#### Work order
If a line holds the word "emergenze", copy it from the entries.

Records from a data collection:
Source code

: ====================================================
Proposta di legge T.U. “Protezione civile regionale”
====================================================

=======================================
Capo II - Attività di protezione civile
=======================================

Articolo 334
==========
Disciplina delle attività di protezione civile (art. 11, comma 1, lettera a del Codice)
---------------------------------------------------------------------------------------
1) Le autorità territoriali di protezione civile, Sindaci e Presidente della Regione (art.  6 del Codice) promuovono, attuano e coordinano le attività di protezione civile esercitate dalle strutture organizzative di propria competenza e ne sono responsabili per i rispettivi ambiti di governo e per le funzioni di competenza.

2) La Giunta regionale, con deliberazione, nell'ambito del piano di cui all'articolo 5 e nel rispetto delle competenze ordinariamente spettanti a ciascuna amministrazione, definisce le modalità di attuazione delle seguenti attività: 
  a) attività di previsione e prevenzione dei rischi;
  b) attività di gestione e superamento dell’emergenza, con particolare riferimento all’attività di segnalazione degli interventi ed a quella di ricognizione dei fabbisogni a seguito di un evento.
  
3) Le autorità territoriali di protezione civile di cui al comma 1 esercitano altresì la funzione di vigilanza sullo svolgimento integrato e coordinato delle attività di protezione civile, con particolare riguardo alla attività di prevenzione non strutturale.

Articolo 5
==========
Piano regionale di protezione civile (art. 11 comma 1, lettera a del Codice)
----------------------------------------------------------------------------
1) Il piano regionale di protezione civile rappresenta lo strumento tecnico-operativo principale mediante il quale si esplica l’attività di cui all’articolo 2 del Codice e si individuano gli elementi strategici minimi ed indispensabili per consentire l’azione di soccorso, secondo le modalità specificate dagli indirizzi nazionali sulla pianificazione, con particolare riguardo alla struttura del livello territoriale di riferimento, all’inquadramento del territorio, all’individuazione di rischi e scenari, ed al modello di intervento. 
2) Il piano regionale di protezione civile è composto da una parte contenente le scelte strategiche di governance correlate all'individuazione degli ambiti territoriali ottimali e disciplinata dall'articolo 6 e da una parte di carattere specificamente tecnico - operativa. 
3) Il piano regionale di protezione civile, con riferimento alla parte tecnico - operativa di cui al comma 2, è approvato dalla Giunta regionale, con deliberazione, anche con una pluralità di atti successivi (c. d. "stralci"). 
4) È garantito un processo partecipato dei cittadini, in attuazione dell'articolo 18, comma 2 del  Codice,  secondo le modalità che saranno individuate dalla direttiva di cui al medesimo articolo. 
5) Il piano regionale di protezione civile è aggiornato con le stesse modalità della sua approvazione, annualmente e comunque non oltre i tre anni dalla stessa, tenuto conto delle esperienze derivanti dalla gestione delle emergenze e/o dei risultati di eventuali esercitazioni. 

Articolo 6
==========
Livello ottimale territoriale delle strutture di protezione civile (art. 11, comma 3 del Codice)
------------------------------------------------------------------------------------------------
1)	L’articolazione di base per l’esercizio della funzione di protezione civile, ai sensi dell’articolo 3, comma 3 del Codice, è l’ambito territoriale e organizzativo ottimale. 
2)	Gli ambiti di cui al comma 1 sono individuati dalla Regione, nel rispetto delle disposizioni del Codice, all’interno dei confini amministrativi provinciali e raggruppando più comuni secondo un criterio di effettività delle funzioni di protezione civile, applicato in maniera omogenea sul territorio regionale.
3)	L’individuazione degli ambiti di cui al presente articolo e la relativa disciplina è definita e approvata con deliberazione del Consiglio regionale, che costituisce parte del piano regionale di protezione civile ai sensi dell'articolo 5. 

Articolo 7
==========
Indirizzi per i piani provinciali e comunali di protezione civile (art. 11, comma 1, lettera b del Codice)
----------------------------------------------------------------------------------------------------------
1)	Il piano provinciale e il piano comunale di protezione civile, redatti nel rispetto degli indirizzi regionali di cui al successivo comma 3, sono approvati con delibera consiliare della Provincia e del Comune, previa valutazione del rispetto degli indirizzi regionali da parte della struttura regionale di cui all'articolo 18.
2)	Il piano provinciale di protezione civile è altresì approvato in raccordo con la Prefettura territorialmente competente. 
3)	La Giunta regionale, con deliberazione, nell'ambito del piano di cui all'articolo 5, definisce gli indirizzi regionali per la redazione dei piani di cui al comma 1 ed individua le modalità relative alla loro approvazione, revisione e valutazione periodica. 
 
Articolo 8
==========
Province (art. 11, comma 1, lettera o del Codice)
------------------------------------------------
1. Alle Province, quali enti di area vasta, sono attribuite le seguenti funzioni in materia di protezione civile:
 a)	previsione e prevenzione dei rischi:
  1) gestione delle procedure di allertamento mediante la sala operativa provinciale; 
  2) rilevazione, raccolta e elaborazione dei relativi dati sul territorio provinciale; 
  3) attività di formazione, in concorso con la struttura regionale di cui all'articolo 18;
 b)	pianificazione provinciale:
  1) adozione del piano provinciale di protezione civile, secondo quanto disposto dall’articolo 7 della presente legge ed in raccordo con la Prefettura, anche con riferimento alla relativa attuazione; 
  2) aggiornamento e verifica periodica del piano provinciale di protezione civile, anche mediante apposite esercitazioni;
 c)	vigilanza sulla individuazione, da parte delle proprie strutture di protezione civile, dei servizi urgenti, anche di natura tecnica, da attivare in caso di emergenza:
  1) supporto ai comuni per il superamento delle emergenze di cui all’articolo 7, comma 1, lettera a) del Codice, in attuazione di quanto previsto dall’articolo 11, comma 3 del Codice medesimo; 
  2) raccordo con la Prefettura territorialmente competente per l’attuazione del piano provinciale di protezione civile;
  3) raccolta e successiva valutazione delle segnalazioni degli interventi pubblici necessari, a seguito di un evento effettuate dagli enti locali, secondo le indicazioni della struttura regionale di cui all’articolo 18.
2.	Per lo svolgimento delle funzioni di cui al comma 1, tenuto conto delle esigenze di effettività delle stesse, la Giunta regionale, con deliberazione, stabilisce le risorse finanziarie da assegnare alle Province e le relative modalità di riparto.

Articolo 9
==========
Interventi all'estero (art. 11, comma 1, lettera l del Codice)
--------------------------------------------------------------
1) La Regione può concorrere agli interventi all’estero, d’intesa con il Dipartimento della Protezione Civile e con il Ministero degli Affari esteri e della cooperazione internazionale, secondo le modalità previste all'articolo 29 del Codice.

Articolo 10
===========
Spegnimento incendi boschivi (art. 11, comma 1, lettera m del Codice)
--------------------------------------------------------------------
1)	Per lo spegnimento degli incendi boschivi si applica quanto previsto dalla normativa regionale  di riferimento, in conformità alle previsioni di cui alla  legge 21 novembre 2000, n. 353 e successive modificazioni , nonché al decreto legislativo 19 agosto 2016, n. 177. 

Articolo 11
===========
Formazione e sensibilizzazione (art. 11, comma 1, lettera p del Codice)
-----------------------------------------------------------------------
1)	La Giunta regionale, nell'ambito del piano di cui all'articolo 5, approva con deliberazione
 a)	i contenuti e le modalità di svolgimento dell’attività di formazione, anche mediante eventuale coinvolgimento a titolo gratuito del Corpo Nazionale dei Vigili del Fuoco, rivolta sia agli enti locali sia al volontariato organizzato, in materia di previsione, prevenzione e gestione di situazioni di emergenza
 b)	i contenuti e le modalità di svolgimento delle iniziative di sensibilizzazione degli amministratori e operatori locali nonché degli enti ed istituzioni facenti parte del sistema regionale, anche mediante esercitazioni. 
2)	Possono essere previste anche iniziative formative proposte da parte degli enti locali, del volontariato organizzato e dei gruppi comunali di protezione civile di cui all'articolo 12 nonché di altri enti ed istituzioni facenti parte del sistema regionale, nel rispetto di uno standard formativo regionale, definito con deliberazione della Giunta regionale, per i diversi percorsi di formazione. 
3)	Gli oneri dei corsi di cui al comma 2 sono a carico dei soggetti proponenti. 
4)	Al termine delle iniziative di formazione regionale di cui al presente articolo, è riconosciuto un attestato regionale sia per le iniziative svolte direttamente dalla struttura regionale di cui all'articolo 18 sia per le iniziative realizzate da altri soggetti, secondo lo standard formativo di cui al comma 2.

#### Answer section
5) Il piano regionale di protezione civile è aggiornato con le stesse modalità della sua approvazione, annualmente e comunque non oltre i tre anni dalla stessa, tenuto conto delle esperienze derivanti dalla gestione delle emergenze e/o dei risultati di eventuali esercitazioni. 
  1) supporto ai comuni per il superamento delle emergenze di cui all’articolo 7, comma 1, lettera a) del Codice, in attuazione di quanto previsto dall’articolo 11, comma 3 del Codice medesimo; 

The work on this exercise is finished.